Exercise goal. Each line below is to be copied exactly as it appears.

<<<<

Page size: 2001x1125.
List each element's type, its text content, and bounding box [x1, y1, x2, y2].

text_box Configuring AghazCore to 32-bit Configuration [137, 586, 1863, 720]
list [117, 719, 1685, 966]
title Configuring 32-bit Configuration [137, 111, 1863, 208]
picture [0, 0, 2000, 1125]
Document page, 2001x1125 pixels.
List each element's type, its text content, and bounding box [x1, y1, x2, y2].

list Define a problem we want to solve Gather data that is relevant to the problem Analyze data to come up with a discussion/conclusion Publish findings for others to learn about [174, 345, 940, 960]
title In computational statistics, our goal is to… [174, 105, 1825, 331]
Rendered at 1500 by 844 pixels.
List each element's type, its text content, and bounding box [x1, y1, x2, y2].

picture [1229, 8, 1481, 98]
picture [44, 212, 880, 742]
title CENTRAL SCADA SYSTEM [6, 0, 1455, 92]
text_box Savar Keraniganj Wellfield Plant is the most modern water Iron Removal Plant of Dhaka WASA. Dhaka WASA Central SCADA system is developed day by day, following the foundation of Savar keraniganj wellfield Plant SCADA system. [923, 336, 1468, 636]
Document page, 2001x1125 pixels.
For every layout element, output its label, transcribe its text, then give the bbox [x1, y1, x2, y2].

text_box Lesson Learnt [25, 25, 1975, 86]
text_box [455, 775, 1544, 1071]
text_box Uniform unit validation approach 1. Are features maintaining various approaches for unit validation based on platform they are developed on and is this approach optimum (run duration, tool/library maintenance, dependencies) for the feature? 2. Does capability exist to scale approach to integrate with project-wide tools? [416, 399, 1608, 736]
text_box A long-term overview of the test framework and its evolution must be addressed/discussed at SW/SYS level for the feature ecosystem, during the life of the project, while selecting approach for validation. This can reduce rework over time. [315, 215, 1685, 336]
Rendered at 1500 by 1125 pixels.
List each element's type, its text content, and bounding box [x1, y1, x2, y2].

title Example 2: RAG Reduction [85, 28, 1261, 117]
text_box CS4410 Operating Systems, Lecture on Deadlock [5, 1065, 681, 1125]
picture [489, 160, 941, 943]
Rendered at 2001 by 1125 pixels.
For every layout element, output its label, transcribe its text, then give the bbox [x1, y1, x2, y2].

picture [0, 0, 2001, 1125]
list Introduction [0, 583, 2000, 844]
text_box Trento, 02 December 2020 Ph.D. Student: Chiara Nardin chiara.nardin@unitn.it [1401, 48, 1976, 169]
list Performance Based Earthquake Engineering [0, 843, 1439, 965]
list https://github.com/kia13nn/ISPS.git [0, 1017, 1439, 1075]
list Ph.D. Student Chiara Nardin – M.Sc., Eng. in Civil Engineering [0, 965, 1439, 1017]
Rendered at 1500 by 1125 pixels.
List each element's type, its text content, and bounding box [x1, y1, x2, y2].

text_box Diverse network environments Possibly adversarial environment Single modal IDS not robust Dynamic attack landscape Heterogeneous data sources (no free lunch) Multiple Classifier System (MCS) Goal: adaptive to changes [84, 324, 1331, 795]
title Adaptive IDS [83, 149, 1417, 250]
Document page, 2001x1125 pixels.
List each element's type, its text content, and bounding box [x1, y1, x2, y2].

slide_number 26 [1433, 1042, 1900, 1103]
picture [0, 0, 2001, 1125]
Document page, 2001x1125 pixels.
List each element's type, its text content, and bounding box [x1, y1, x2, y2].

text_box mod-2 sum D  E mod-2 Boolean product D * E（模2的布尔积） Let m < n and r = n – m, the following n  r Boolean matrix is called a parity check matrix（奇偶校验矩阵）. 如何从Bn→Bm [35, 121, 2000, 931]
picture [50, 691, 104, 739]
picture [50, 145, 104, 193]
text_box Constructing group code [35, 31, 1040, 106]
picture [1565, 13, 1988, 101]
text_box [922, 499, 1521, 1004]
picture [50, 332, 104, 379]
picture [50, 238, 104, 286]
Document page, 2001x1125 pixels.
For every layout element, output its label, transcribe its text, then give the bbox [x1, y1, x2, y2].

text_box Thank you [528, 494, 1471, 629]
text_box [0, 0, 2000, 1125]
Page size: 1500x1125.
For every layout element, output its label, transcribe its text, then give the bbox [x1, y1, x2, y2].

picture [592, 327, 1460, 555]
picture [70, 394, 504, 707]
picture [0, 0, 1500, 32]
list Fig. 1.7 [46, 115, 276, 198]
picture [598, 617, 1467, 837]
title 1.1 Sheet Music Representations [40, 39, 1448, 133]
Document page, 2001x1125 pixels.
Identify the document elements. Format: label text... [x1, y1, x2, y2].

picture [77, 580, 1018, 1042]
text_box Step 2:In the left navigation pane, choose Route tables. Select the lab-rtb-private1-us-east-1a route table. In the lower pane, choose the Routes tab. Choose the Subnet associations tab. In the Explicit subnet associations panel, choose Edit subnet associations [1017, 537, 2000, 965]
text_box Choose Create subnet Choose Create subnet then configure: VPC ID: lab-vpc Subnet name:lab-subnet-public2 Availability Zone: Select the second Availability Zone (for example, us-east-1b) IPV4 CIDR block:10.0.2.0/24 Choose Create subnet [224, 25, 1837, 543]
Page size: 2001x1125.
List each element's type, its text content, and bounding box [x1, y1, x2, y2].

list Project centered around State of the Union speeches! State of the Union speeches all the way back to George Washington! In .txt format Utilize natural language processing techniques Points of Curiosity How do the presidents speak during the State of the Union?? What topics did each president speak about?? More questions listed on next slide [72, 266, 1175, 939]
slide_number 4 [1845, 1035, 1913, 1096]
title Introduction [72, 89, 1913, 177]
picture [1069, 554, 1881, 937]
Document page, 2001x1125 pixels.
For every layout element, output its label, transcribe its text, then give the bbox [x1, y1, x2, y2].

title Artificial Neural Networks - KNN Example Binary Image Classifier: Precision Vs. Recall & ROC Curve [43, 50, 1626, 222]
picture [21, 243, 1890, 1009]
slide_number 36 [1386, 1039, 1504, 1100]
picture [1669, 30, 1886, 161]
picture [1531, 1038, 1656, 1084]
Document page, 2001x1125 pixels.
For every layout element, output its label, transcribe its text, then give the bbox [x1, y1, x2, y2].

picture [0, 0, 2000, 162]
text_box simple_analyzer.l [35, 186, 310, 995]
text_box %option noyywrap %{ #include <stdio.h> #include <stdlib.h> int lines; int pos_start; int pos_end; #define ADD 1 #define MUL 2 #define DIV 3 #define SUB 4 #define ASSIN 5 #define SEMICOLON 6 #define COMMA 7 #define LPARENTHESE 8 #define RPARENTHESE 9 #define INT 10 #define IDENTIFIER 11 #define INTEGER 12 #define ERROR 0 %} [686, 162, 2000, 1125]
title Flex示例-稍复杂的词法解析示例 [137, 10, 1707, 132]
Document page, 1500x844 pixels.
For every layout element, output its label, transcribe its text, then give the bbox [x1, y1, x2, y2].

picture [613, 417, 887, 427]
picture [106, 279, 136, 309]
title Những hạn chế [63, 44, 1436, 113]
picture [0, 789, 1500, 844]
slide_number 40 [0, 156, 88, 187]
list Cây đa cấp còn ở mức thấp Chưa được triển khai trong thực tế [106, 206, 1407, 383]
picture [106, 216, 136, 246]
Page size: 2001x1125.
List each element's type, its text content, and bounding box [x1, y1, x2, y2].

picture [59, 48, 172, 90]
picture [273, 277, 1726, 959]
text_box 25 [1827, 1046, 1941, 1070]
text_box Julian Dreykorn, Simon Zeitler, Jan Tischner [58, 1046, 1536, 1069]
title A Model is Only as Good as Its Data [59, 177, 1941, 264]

>>>>

Result of the task.
Page size: 2001x1125.
List each element's type, its text content, and bounding box [x1, y1, x2, y2].

text_box Configuring AghazCore to 32-bit Configuration [137, 586, 1863, 720]
list [117, 719, 1685, 966]
title Configuring 32-bit Configuration [137, 111, 1863, 208]
picture [0, 0, 2000, 1125]
Document page, 2001x1125 pixels.
List each element's type, its text content, and bounding box [x1, y1, x2, y2].

list Define a problem we want to solve Gather data that is relevant to the problem Analyze data to come up with a discussion/conclusion Publish findings for others to learn about [174, 345, 940, 960]
title In computational statistics, our goal is to… [174, 105, 1825, 331]
Rendered at 1500 by 844 pixels.
List each element's type, its text content, and bounding box [x1, y1, x2, y2].

picture [1229, 8, 1481, 98]
picture [44, 212, 880, 742]
title CENTRAL SCADA SYSTEM [6, 0, 1455, 92]
text_box Savar Keraniganj Wellfield Plant is the most modern water Iron Removal Plant of Dhaka WASA. Dhaka WASA Central SCADA system is developed day by day, following the foundation of Savar keraniganj wellfield Plant SCADA system. [923, 336, 1468, 636]
Document page, 2001x1125 pixels.
For every layout element, output its label, transcribe its text, then give the bbox [x1, y1, x2, y2].

text_box Lesson Learnt [25, 25, 1975, 86]
text_box [455, 775, 1544, 1071]
text_box Uniform unit validation approach 1. Are features maintaining various approaches for unit validation based on platform they are developed on and is this approach optimum (run duration, tool/library maintenance, dependencies) for the feature? 2. Does capability exist to scale approach to integrate with project-wide tools? [416, 399, 1608, 736]
text_box A long-term overview of the test framework and its evolution must be addressed/discussed at SW/SYS level for the feature ecosystem, during the life of the project, while selecting approach for validation. This can reduce rework over time. [315, 215, 1685, 336]
Rendered at 1500 by 1125 pixels.
List each element's type, its text content, and bounding box [x1, y1, x2, y2].

title Example 2: RAG Reduction [85, 28, 1261, 117]
text_box CS4410 Operating Systems, Lecture on Deadlock [5, 1065, 681, 1125]
picture [489, 160, 941, 943]
Rendered at 2001 by 1125 pixels.
For every layout element, output its label, transcribe its text, then give the bbox [x1, y1, x2, y2].

picture [0, 0, 2001, 1125]
list Introduction [0, 583, 2000, 844]
text_box Trento, 02 December 2020 Ph.D. Student: Chiara Nardin chiara.nardin@unitn.it [1401, 48, 1976, 169]
list Performance Based Earthquake Engineering [0, 843, 1439, 965]
list https://github.com/kia13nn/ISPS.git [0, 1017, 1439, 1075]
list Ph.D. Student Chiara Nardin – M.Sc., Eng. in Civil Engineering [0, 965, 1439, 1017]
Rendered at 1500 by 1125 pixels.
List each element's type, its text content, and bounding box [x1, y1, x2, y2].

text_box Diverse network environments Possibly adversarial environment Single modal IDS not robust Dynamic attack landscape Heterogeneous data sources (no free lunch) Multiple Classifier System (MCS) Goal: adaptive to changes [84, 324, 1331, 795]
title Adaptive IDS [83, 149, 1417, 250]
Document page, 2001x1125 pixels.
List each element's type, its text content, and bounding box [x1, y1, x2, y2].

slide_number 26 [1433, 1042, 1900, 1103]
picture [0, 0, 2001, 1125]
Document page, 2001x1125 pixels.
List each element's type, its text content, and bounding box [x1, y1, x2, y2].

text_box mod-2 sum D  E mod-2 Boolean product D * E（模2的布尔积） Let m < n and r = n – m, the following n  r Boolean matrix is called a parity check matrix（奇偶校验矩阵）. 如何从Bn→Bm [35, 121, 2000, 931]
picture [50, 691, 104, 739]
picture [50, 145, 104, 193]
text_box Constructing group code [35, 31, 1040, 106]
picture [1565, 13, 1988, 101]
text_box [922, 499, 1521, 1004]
picture [50, 332, 104, 379]
picture [50, 238, 104, 286]
Document page, 2001x1125 pixels.
For every layout element, output its label, transcribe its text, then give the bbox [x1, y1, x2, y2].

text_box Thank you [528, 494, 1471, 629]
text_box [0, 0, 2000, 1125]
Page size: 1500x1125.
For every layout element, output its label, transcribe its text, then give the bbox [x1, y1, x2, y2].

picture [592, 327, 1460, 555]
picture [70, 394, 504, 707]
picture [0, 0, 1500, 32]
list Fig. 1.7 [46, 115, 276, 198]
picture [598, 617, 1467, 837]
title 1.1 Sheet Music Representations [40, 39, 1448, 133]
Document page, 2001x1125 pixels.
Identify the document elements. Format: label text... [x1, y1, x2, y2].

picture [77, 580, 1018, 1042]
text_box Step 2:In the left navigation pane, choose Route tables. Select the lab-rtb-private1-us-east-1a route table. In the lower pane, choose the Routes tab. Choose the Subnet associations tab. In the Explicit subnet associations panel, choose Edit subnet associations [1017, 537, 2000, 965]
text_box Choose Create subnet Choose Create subnet then configure: VPC ID: lab-vpc Subnet name:lab-subnet-public2 Availability Zone: Select the second Availability Zone (for example, us-east-1b) IPV4 CIDR block:10.0.2.0/24 Choose Create subnet [224, 25, 1837, 543]
Page size: 2001x1125.
List each element's type, its text content, and bounding box [x1, y1, x2, y2].

list Project centered around State of the Union speeches! State of the Union speeches all the way back to George Washington! In .txt format Utilize natural language processing techniques Points of Curiosity How do the presidents speak during the State of the Union?? What topics did each president speak about?? More questions listed on next slide [72, 266, 1175, 939]
slide_number 4 [1845, 1035, 1913, 1096]
title Introduction [72, 89, 1913, 177]
picture [1069, 554, 1881, 937]
Document page, 2001x1125 pixels.
For every layout element, output its label, transcribe its text, then give the bbox [x1, y1, x2, y2].

title Artificial Neural Networks - KNN Example Binary Image Classifier: Precision Vs. Recall & ROC Curve [43, 50, 1626, 222]
picture [21, 243, 1890, 1009]
slide_number 36 [1386, 1039, 1504, 1100]
picture [1669, 30, 1886, 161]
picture [1531, 1038, 1656, 1084]
Document page, 2001x1125 pixels.
For every layout element, output its label, transcribe its text, then give the bbox [x1, y1, x2, y2].

picture [0, 0, 2000, 162]
text_box simple_analyzer.l [35, 186, 310, 995]
text_box %option noyywrap %{ #include <stdio.h> #include <stdlib.h> int lines; int pos_start; int pos_end; #define ADD 1 #define MUL 2 #define DIV 3 #define SUB 4 #define ASSIN 5 #define SEMICOLON 6 #define COMMA 7 #define LPARENTHESE 8 #define RPARENTHESE 9 #define INT 10 #define IDENTIFIER 11 #define INTEGER 12 #define ERROR 0 %} [686, 162, 2000, 1125]
title Flex示例-稍复杂的词法解析示例 [137, 10, 1707, 132]
Document page, 1500x844 pixels.
For every layout element, output its label, transcribe its text, then give the bbox [x1, y1, x2, y2].

picture [613, 417, 887, 427]
picture [106, 279, 136, 309]
title Những hạn chế [63, 44, 1436, 113]
picture [0, 789, 1500, 844]
slide_number 40 [0, 156, 88, 187]
list Cây đa cấp còn ở mức thấp Chưa được triển khai trong thực tế [106, 206, 1407, 383]
picture [106, 216, 136, 246]
Page size: 2001x1125.
List each element's type, its text content, and bounding box [x1, y1, x2, y2].

picture [59, 48, 172, 90]
picture [273, 277, 1726, 959]
text_box 25 [1827, 1046, 1941, 1070]
text_box Julian Dreykorn, Simon Zeitler, Jan Tischner [58, 1046, 1536, 1069]
title A Model is Only as Good as Its Data [59, 177, 1941, 264]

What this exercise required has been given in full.